──────── Text for analysis

Senate Votes to Bar Energy Developments in National Monuments
On July 11, the US Senate voted to prohibit coal mining and oil and gas drilling in National Monuments on the Colorado Plateau and across the West. The vote, aligning the Senate with the House, which voted last month to ban mineral extraction from the monuments, came after the Interior Department confirmed that there are significant energy reserves inside national monuments designated by former President Clinton, including the 1.7-million acre Grand Staircase Escalante monument in southern Utah. Senator Richard Durbin, sponsor of the proposal, said that "damaging these irreplaceable lands is not going to solve America's energy crisis, but could cause a crisis in conservation."
Link to media account

   
  Monument Boundaries Still in Limbo
Discussions about to the boundary changes for recently designated National Monuments continue. Interior Secretary Gale Norton has asked several Western Governors to comment on whether the boundaries of some new National Monuments should be changed. While most observers believe any adjustments would be designed to exclude areas with accessible mineral resources, it is conceivable that conservation arguments could be used to argue for boundary adjustments that would favor of Biodiversity conservation. Should the Colorado Plateau Chapter of SCB address conservation issues associated with possible boundary changes?
Link to media account
   
 

"Population Viability" Stipulation Under Attack in Debate Over Forest Service Planning Regulations
Challenges to the new USDA Forest Service planning regulations attack the concept of managing for viable populations of vertebrate wildlife species on public lands. The Bush administration has delayed compliance with the new regulations until May of 2002. The regulations, formulated and adopted after a multi-year effort by a top panel of independent scientists and a series of public hearings held across the nation, could be rescinded or rewritten to weaken the focus on Biodiversity and population viability. The Dept. of Agriculture has serious problems with the new regulations' focus on "ecological sustainability", and the president of the Society of American Foresters calls the goals for maintaining species diversity and population viability "difficult, if not impossible, to attain".

────────────────

> Required actions:
(A) According to the conservation news excerpt, on what date did the US Senate vote to prohibit coal mining and oil and gas drilling in National Monuments?
(B) Condense the paragraph of the conservation news excerpt that opens with "Challenges to the new USDA Forest Service planning regulations" into a bulleted list that keeps its main facts.
(C) Continue the conservation news excerpt on public lands from the point where it stops.
The listing placed after the conservation news excerpt is not needed.

──────── Data shown

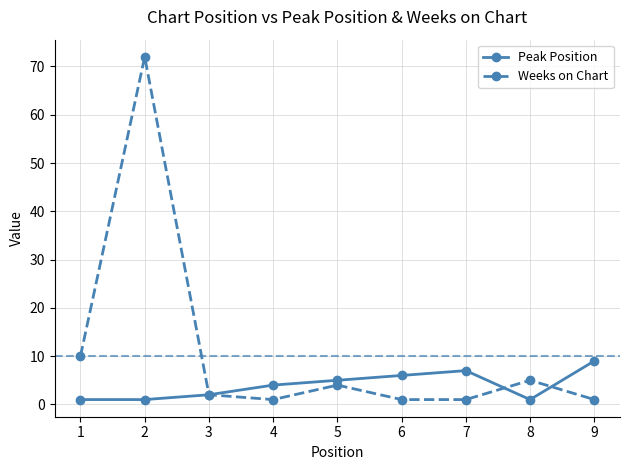

At how many categories does at least one series exceed 49?

1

────────────────

> Numbered responses:
(A) July 11.

(B)
- Challenges to the new USDA Forest Service planning regulations target the idea of managing public lands for viable populations of vertebrate wildlife species.
- The Bush administration has put off compliance with the regulations until May 2002.
- The regulations came from a multi-year effort by a top panel of independent scientists and public hearings held across the nation.
- They could be rescinded or rewritten to weaken their focus on Biodiversity and population viability.
- The Dept. of Agriculture objects to their focus on "ecological sustainability."
- The president of the Society of American Foresters calls the species diversity and population viability goals "difficult, if not impossible, to attain."

(C)
Link to Society of American Foresters account and SAF letter to the Sec. of Agriculture

 

 

 

Pronghorn, Cattle Face Off on Southern Colorado Plateau
A declining prongorn population in northern Arizona has intensified debate over the fate of livestock grazing on Forest Service lands. Anderson Mesa, an expansive grassland/pine landscape , has been grazed seasonally for 100 years, and pronghorn numbers have fluctuated from several hundred to several thousand animals in recent decades. Recent population estimates of 200-400 individuals, combined with high fawn predation rates, have raised local concern. A last-ditch, collaborative effort to move management in the pronghorn's favor has been initiated in hopes of heading off threatened legal battles, in hopes of focusing attention on the animals, rather than litigation. Success of that effort may hinge on the limited science that is available, and how it is interpreted.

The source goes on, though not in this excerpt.